A prospective study cohort enrolled 1914 patients with sepsis including 62.2% with sepsis and 37.8% with severe sepsis/septic shock. Serum suPAR was measured in samples drawn after diagnosis by an enzyme-immunoabsorbent assay; in 367 patients sequential measurements were performed. After ROC analysis and multivariate logistic regression analysis a prediction rule for risk was developed. The rule was validated in a double-blind fashion by an independent confirmation cohort of 196 sepsis patients, predominantly severe sepsis/septic shock patients, from Sweden.
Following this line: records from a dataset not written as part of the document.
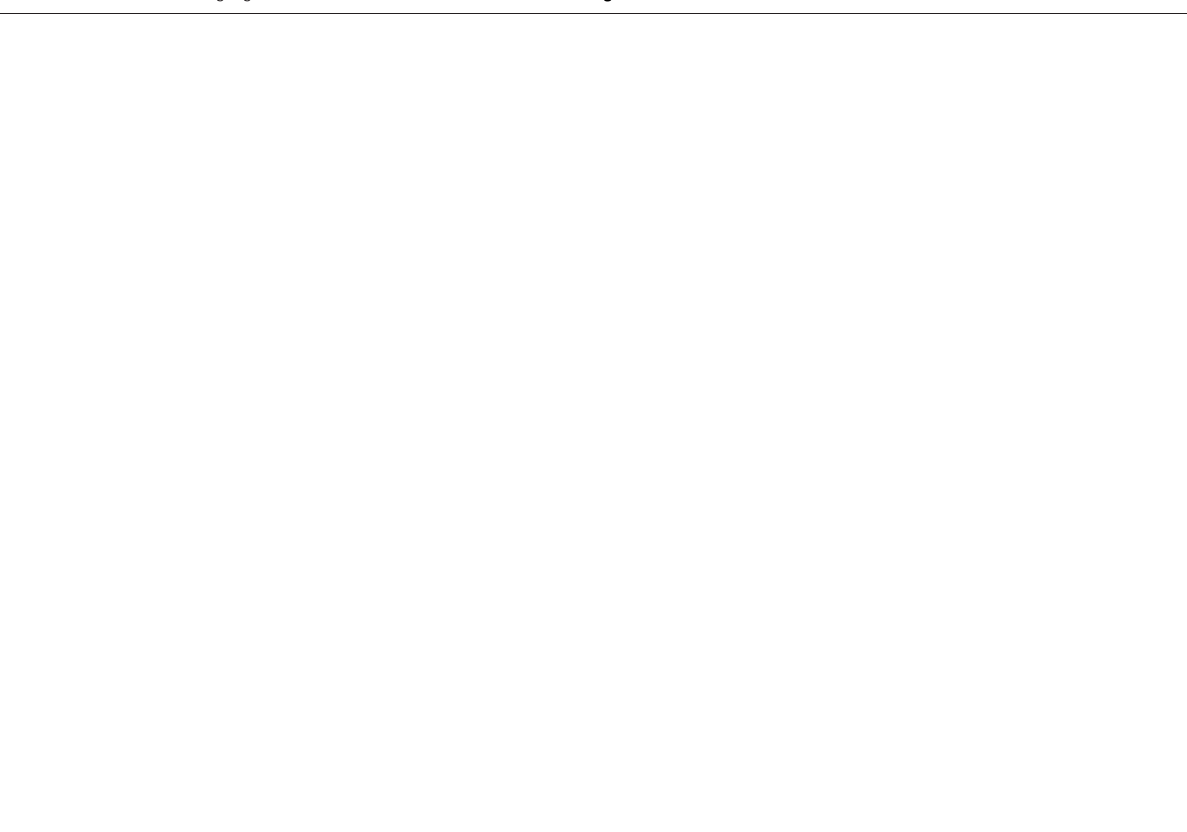
FIGURE A2 | Time course of BOLD responses for selected ROIs in Table 2 in the main text. BOLD time courses are shown for those six ROIs in Table 2 (color-highlighted in Table 2 ) that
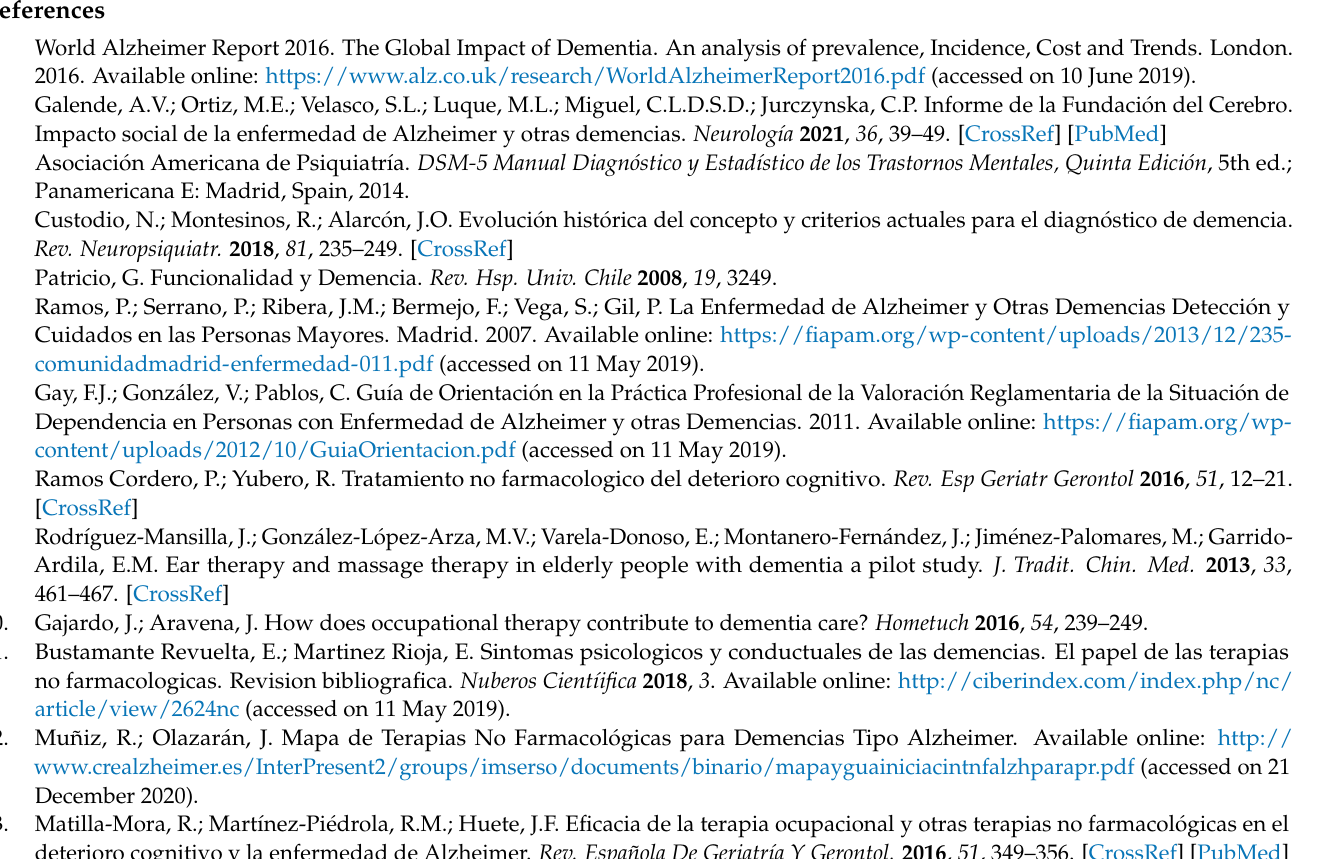
Intervention. Table S2: Comparison of interventions. Table S3: Basic activities of daily living assessed with the Barthel Index that improved after the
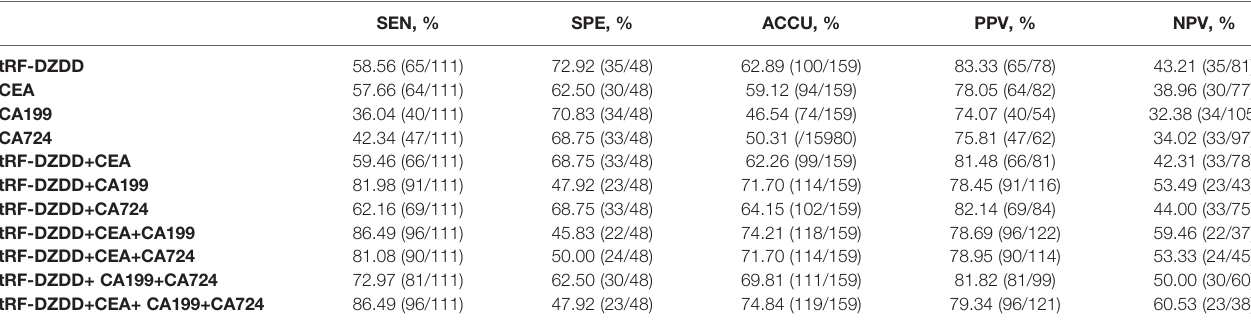
TABLE 5 | Use the expression levels of tRF-31-U5YKFN8DYDZDD, CEA, CA199, and CA724 to distinguish GC patients from gastritis patients. SEN,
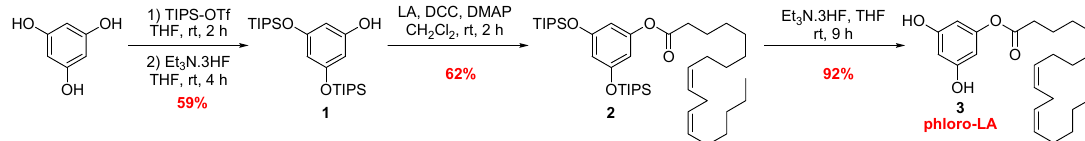
Figure 1. Synthetic pathway to access phloroglucinol-LA.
Serum suPAR remained stable within survivors and non-survivors for 10 days. Regression analysis showed that APACHE II ≥17 and suPAR ≥12 ng/ml were independently associated with unfavorable outcome. Four strata of risk were identified: i) APACHE II <17 and suPAR <12 ng/ml with mortality 5.5%; ii) APACHE II < 17 and suPAR ≥12 ng/ml with mortality 17.4%; iii) APACHE II ≥ 17 and suPAR <12 ng/ml with mortality 37.4%; and iv) APACHE II ≥17 and suPAR ≥12 ng/ml with mortality 51.7%. This prediction rule was confirmed by the Swedish cohort.
A novel prediction rule with four levels of risk in sepsis based on APACHE II score and serum suPAR is proposed. Prognostication by this rule is confirmed by an independent cohort.